A reminder from the New York Department of Financial Services (DFS): Beginning Sept. 4, all banks, insurance companies and other financial services institutions regulated by the DFS must begin complying with several additional requirements of the agency’s landmark cybersecurity regulation.
Entities face several new tasks as the latest regulatory transition period comes to an end. These include mandatory annual corporate reporting requirements, use of encryption for nonpublic information, audit trails for certain financial transactions and procedures for monitoring individuals with access to sensitive information.
The “Cybersecurity Requirements for Financial Services Companies” took effect in March 2017 for banks, insurance companies, money services businesses and other financial services institutions under DFS jurisdiction.
Implementation of the regulations has occurred gradually, with several compliance deadlines occurring in the meantime. Last February, covered entities were required to visit the DFS portal to certify their compliance with the regulation for the 2017 calendar year. The next compliance deadline is Sept. 4.
Among the most sweeping cybersecurity regimes in the nation, the regulations require covered entities to assess their specific risk profile and design programs that “ensure the confidentiality, integrity and availability” of the covered entity’s information systems and “nonpublic information,” including any business-related information, information provided to a covered entity, healthcare information and personally identifiable information.
Further, covered entities must establish written cybersecurity policies covering topics ranging from business continuity and disaster recovery planning to physical security and environmental controls to designation of a chief information security officer who is required to file with their governance boards annual reports on their entities’ cybersecurity programs and material cybersecurity risks.
Businesses must also design audit trails allowing reconstruction of important financial transactions so that normal operations may continue in the event of a cybersecurity breach. Policies and procedures must be adopted to require secure development practices for information technology personnel and disposal of nonpublic information that is no longer needed for business operations.

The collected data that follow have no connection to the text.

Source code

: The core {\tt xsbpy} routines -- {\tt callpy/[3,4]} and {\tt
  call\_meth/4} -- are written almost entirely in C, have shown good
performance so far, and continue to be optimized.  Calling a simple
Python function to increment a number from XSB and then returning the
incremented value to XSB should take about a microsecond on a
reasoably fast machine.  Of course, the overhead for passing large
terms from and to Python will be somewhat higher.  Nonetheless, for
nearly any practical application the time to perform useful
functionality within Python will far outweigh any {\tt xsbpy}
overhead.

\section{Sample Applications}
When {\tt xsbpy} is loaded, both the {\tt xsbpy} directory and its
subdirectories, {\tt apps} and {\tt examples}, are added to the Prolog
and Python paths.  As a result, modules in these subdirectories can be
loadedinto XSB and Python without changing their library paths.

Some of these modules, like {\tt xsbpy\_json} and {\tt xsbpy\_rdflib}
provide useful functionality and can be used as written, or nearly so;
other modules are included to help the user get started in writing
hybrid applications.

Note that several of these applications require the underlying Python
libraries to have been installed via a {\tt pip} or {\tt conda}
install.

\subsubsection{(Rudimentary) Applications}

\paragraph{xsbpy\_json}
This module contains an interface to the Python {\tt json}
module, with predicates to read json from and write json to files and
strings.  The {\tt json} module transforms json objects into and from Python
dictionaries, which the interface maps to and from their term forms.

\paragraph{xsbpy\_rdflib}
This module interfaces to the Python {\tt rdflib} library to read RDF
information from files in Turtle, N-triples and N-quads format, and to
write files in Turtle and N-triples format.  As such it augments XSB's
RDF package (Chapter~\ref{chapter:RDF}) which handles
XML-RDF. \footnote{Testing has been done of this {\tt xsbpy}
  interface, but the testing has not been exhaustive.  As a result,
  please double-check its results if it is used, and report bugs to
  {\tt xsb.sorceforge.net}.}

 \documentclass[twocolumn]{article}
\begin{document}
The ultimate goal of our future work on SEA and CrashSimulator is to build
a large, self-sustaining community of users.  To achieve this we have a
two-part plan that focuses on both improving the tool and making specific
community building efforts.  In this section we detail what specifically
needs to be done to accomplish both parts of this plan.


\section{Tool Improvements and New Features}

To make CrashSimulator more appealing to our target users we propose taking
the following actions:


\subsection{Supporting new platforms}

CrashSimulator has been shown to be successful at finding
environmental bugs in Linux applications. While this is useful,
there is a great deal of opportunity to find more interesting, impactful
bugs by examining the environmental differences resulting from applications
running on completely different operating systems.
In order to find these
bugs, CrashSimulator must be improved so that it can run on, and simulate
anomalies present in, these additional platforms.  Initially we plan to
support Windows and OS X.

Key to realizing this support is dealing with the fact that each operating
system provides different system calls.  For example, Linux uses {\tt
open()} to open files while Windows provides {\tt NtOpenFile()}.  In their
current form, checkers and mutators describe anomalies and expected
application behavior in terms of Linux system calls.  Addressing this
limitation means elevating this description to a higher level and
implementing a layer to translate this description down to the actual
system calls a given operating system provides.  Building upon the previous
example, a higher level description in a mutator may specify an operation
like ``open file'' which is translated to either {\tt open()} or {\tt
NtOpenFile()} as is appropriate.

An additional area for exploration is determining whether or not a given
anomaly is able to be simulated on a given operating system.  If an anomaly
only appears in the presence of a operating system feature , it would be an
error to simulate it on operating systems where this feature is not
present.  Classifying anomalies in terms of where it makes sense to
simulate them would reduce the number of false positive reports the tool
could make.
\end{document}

Also on the imminent to-do list: encryption of nonpublic information and the implementation of a monitoring system that includes risk-based monitoring of all persons who access or use any of the company’s information systems or who access or use the company’s nonpublic information.
The DFS noted that the new wave of requirements won’t be the last under this regulation. By next March, covered entities that utilize third-party data service providers will also be required to evaluate the risk that any such providers pose to the security of their data and data system and to ensure those systems and data are adequately protected.
To read the DFS regulation, click here.
To read the related DFS media release, click here.
Why it matters
“September 4th marks another important milestone in further protecting the financial services industry and the consumers they serve from the threat of cyberattacks, thanks to DFS’s landmark cybersecurity regulations,” DFS Superintendent Maria T. Vullo said in a statement. “These new protections, which include encryption, access controls and audit trails, add crucial tools to the regulation’s prior requirements in protecting the institutions and consumers.”
For some regulated entities, many of these requirements may be substantially similar to internal security policies or business partner obligations that conform to existing industry standards and other best practices. Other entities may still be laboring to conform their security programs to these complex new standards—in particular, the new audit trail requirement. With this third compliance deadline and the final March 1, 2019, milestone for the third-party service provider requirements, these practices now have the authority of law in New York.